Pries worked as a computer systems manager, a software engineer for an electrical utility, and a scientific programmer under a defense contract for Stoneridge, Incorporated (SRI). He has worked as software manager, engineering services manager, reliability section manager, and product integrity and reliability director.
In addition to his other responsibilities, Pries has provided Six Sigma training for both UTEP and SRI and cost reduction initiatives for SRI. Pries is also a founding faculty member of Practical Project Management. Additionally, in concert with Jon Quigley, Pries was a cofounder and principal with Value Transformation, LLC, a training, testing, cost improvement, and product development consultancy.
He trained for Introduction to Engineering Design and Computer Science and Software Engineering with Project Lead the Way. He currently teaches biotechnology, computer science and software engineering, and introduction to engineering design at the beautiful Parkland High School in the Ysleta Independent School District of El Paso, Texas. 
 
Robert Dunnigan is a manager with Janus Consulting Partners and is based in Dallas, Texas. He holds a bachelor of science in psychology and in sociology with an anthropology emphasis from North Dakota State University. He also holds a master of business administration from INSEAD, "the business school for the world," where he attended the Singapore campus.
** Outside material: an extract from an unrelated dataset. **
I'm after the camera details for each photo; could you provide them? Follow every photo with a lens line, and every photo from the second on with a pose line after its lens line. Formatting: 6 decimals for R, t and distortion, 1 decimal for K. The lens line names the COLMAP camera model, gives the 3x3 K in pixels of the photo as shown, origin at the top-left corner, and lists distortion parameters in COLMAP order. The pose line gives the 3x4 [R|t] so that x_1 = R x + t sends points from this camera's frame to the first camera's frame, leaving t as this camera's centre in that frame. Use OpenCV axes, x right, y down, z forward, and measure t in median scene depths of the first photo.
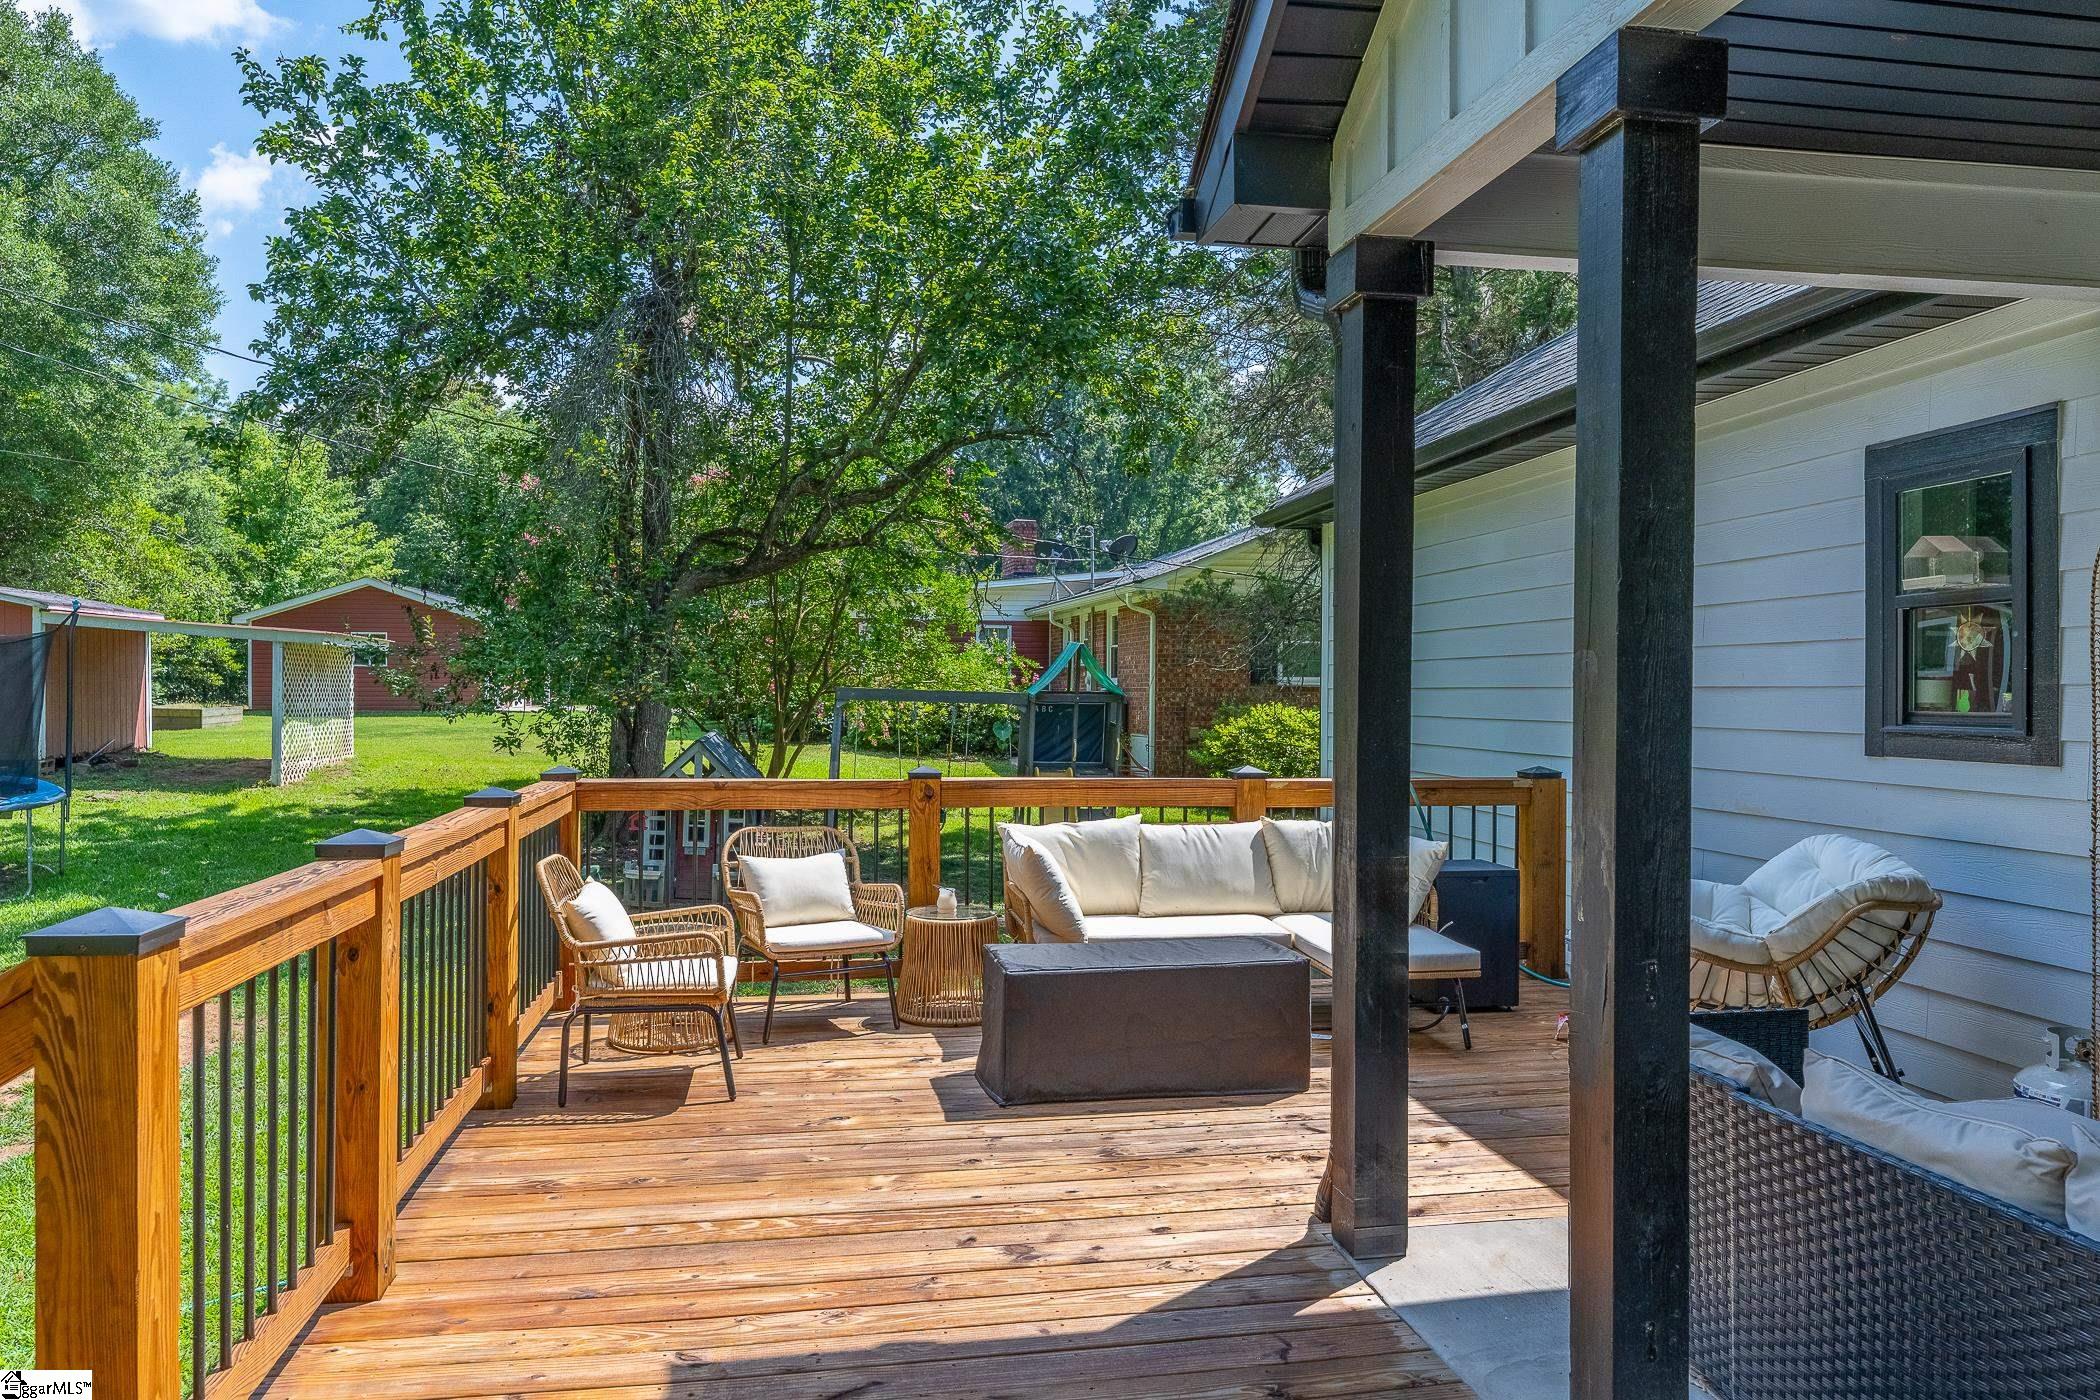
lens RADIAL K [[1419.5, 0, 1046.9], [0, 1419.5, 699.2], [0, 0, 1]] dist [-0.003395, -0.000424]
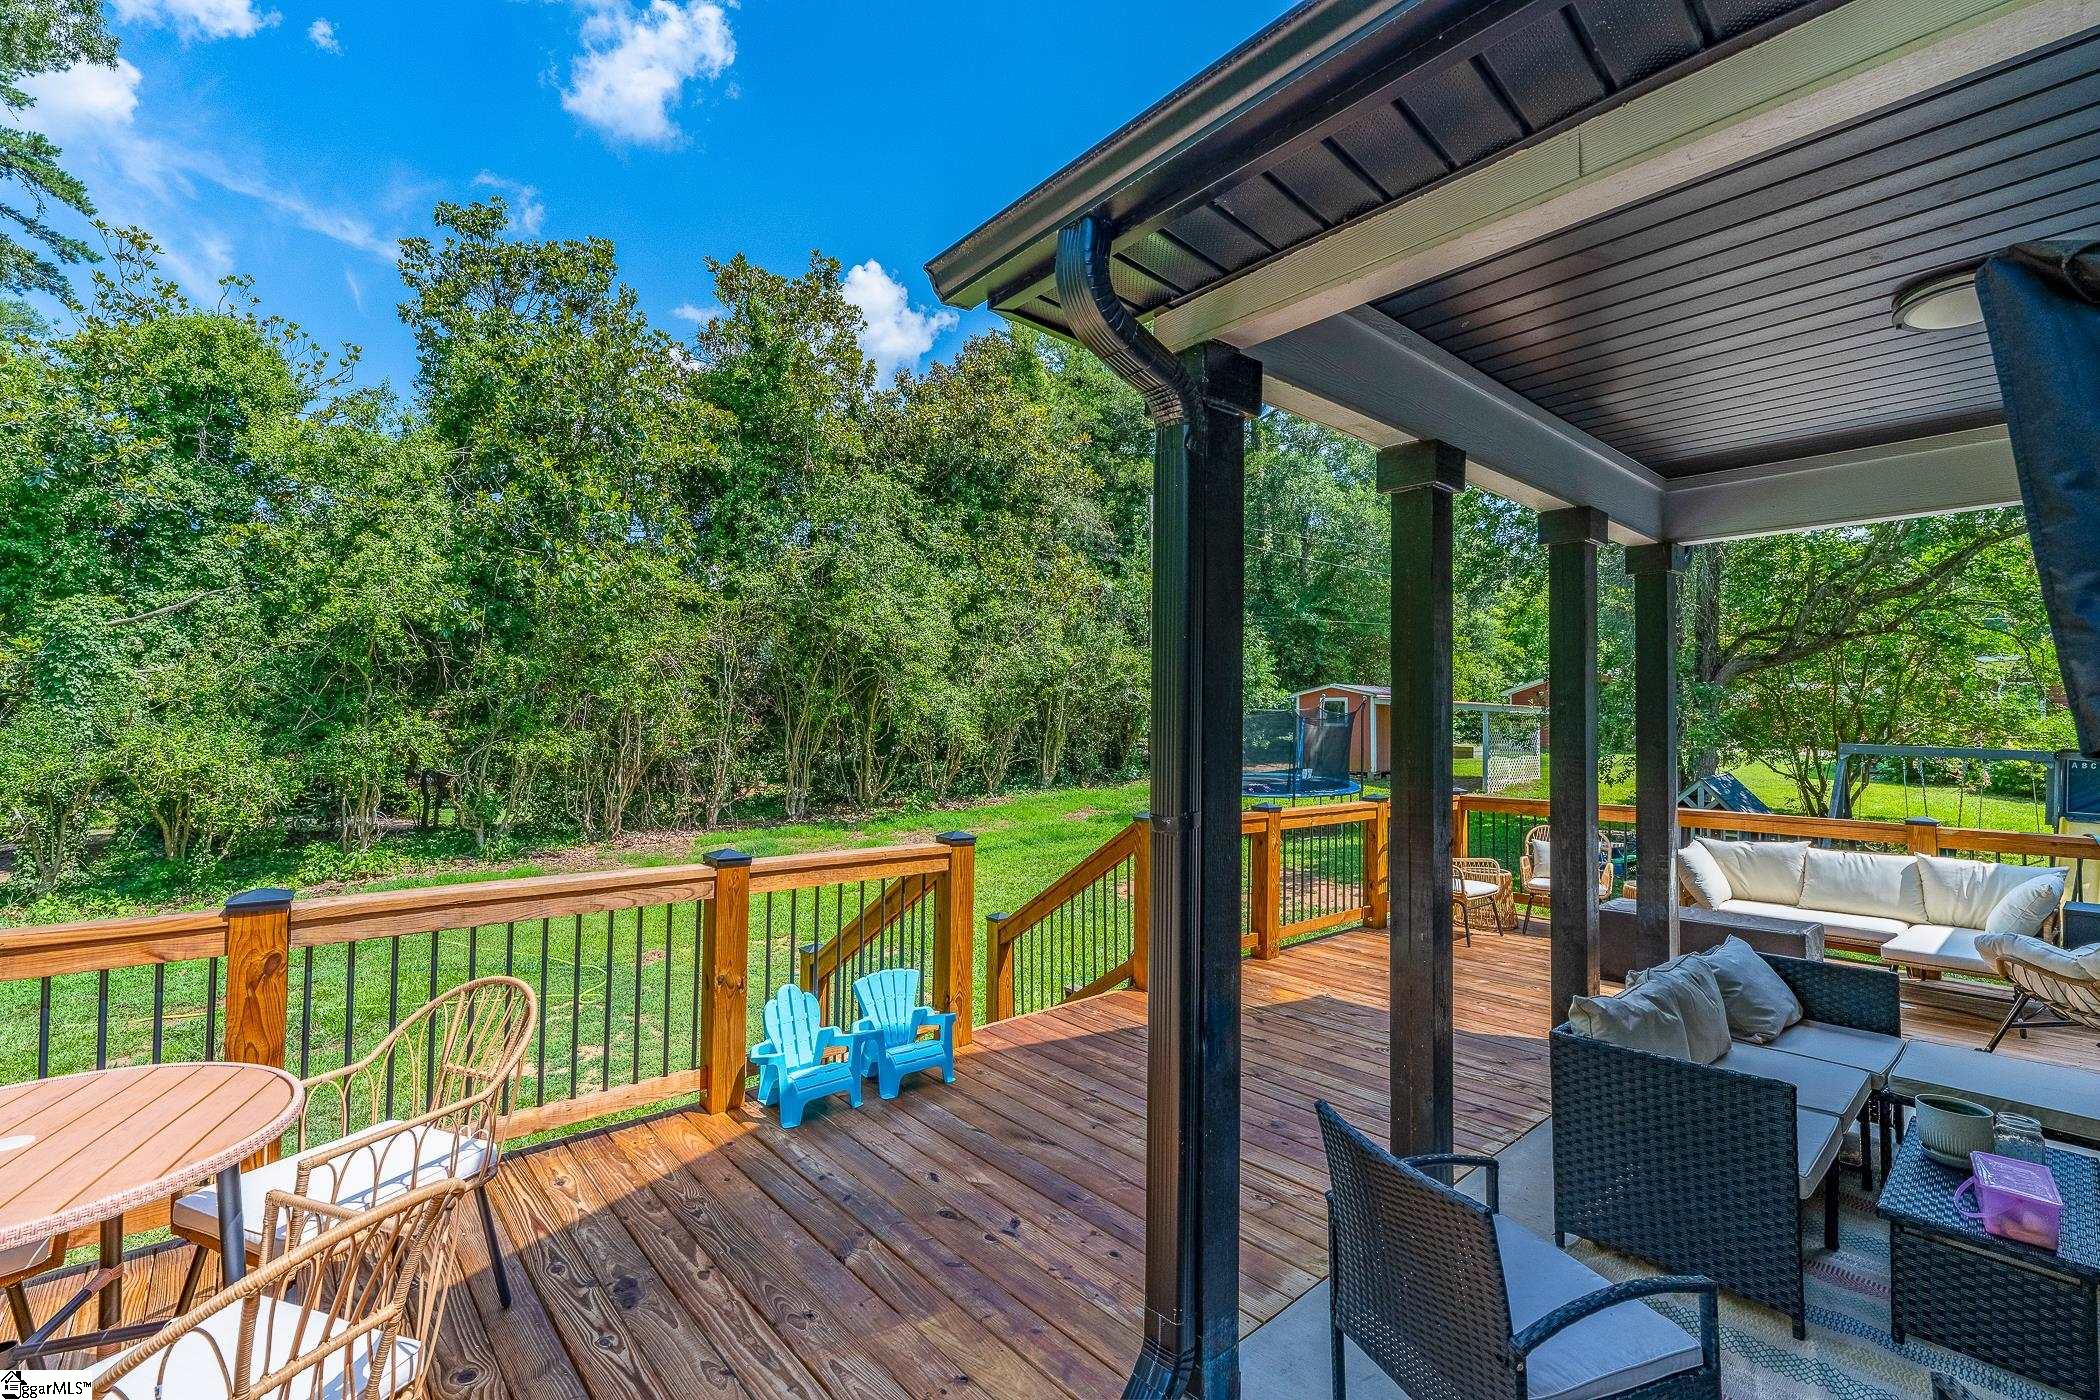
lens RADIAL K [[917.8, 0, 1050.0], [0, 917.8, 700.0], [0, 0, 1]] dist [-0.001207, -0.000124]
pose [[0.517360, -0.026944, -0.855343, 0.494121], [-0.005970, 0.999366, -0.035092, -0.032696], [0.855747, 0.023262, 0.516872, -0.217892]]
As a Peace Corps volunteer, Robert served over 3 years in Honduras developing agribusiness opportunities. As a consultant, he later worked on the Afghanistan Small and Medium Enterprise Development project in Afghanistan, where he traveled the country with his Afghan colleagues and friends seeking opportunities to develop a manufacturing sector in the country.
Robert is an American Society for Quality–certified Six Sigma Black Belt and a Scrum Alliance–certified Scrum Master.